The best place to position a thermostat is away from direct sunlight and heat vents, usually a hallway.
Modern thermostats are great partners for controlling the temperature to conserve energy, whether you’re at home or at the office.
If you’re wondering what temperature to keep your AC when away, check out our guide.
Other Air Cooling Systems
All air conditioning units operate on the same basic principles. Some are costly and permanent; others are inexpensive when you need them.
Air conditioning systems have evolved. Although many people still use window units, the same units we’ve watched fall from windows in movies; their downside is that they’re not attractive.
Modern window units are efficient and affordable.
A great option to consider is ductless/mini-split air conditioners.

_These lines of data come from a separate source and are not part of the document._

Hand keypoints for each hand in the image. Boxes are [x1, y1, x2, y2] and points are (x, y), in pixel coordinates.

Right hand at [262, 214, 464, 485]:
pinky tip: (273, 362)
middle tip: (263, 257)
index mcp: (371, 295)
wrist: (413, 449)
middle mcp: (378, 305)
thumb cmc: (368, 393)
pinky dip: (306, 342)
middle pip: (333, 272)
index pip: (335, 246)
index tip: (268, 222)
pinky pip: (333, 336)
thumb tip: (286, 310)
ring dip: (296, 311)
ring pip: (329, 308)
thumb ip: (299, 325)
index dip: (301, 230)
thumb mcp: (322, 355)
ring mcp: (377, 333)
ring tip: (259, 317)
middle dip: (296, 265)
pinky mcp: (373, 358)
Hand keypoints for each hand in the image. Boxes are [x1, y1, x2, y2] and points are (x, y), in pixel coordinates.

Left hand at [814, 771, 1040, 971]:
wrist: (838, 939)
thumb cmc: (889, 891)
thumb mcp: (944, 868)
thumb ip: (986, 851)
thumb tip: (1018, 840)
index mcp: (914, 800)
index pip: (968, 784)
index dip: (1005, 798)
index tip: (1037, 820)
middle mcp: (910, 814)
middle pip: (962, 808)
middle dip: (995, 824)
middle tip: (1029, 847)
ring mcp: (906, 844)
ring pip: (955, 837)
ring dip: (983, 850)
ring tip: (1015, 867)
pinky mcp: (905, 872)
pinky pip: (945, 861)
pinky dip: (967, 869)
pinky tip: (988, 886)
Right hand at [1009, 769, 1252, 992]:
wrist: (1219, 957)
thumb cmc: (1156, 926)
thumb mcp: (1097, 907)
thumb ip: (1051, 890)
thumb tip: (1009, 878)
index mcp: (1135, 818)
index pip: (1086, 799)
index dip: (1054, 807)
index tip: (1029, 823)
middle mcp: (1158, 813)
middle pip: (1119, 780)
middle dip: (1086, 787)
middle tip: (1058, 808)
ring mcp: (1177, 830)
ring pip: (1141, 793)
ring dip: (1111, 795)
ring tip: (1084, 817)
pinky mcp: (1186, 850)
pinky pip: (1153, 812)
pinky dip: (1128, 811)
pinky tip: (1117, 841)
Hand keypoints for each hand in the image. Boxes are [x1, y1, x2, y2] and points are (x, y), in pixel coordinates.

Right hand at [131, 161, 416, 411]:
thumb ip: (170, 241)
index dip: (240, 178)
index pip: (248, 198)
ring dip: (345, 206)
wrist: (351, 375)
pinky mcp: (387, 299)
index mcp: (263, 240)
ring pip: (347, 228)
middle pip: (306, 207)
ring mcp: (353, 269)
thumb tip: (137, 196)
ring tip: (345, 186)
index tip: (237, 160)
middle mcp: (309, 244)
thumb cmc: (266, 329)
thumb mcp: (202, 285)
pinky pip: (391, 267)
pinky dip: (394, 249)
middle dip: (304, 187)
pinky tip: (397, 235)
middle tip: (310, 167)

The components that make these miniature air conditioners work rely on the same principle as regular units.
They’re wall-mounted and can deliver cooling or heating to confined spaces but don’t require any ductwork.
Ductless units are perfect for cooling one living or sleeping space.
So if you can tolerate the heat during the day but want to sleep in a cooled bedroom, they’re ideal.
Portable units are an excellent option for small spaces, rental units, or cabins.
Technology has caught up to these units, and they’re efficient if used correctly for their purpose and size.
They don’t require any installation.
Final Thoughts on AC Units
Technology constantly shifts innovation forward, and air conditioning services are big business.
Add global warming to the picture, and many areas that used to fight heat with ceiling fans or floor models are switching to installing air conditioning units.